// the find
AutoMQ/automq
Diskless Kafka® on S3. 10x Cost-Effective. No Cross-AZ Traffic Cost. Autoscale in seconds. Single-digit ms latency. Multi-AZ Availability.
AutoMQ is a Kafka fork that replaces local disk storage with S3 (or S3-compatible object storage), making brokers stateless. The value proposition is real: no cross-AZ replication traffic, auto-scaling in seconds instead of hours, and dramatically lower storage costs versus EBS-backed Kafka. It's for teams running Kafka on AWS/GCP who are tired of paying cross-AZ bills and hand-tuning partition rebalancing.
The architecture is genuinely clever — by pushing durability to S3 and using a WAL for low-latency writes, they get the cost benefits of object storage without catastrophic tail latency on every produce. The built-in Auto Balancer replacing Cruise Control is a meaningful operational improvement; partition reassignment in vanilla Kafka is a pain most teams underestimate. Native OpenTelemetry/Prometheus metrics export (instead of JMX) is a quiet upgrade that makes it drop-in compatible with modern observability stacks. 100% Kafka protocol compatibility means zero client-side changes — you swap the cluster, not your code.
Single-digit millisecond latency is enterprise-edition only; the open-source version defaults to S3 directly, which means hundreds-of-milliseconds p99 on produces — fine for batch, problematic for latency-sensitive workloads.

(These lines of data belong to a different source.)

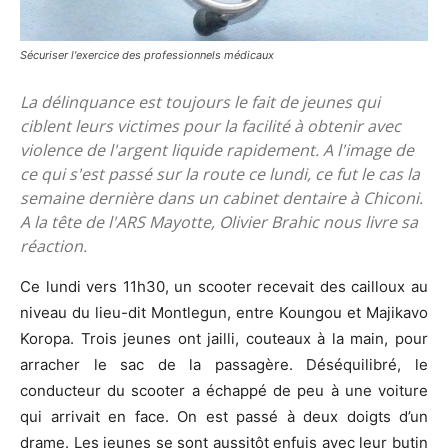
Sécuriser l'exercice des professionnels médicaux
La délinquance est toujours le fait de jeunes qui
ciblent leurs victimes pour la facilité à obtenir avec
violence de l'argent liquide rapidement. A l'image de
ce qui s'est passé sur la route ce lundi, ce fut le cas la
semaine dernière dans un cabinet dentaire à Chiconi.
A la tête de l'ARS Mayotte, Olivier Brahic nous livre sa
réaction.
Ce lundi vers 11h30, un scooter recevait des cailloux au
niveau du lieu-dit Montlegun, entre Koungou et Majikavo
Koropa. Trois jeunes ont jailli, couteaux à la main, pour
arracher le sac de la passagère. Déséquilibré, le
conducteur du scooter a échappé de peu à une voiture
qui arrivait en face. On est passé à deux doigts d’un
drame. Les jeunes se sont aussitôt enfuis avec leur butin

The README buries this distinction, which will bite someone benchmarking it. Production deployment is explicitly discouraged in the quick-start, and the 'contact us' CTA for production guidance is a red flag: docs for self-hosted production clusters are thin. The Table Topic / Iceberg integration is promising but clearly very new, and mixing streaming and table semantics in one system adds operational complexity that the documentation doesn't adequately address.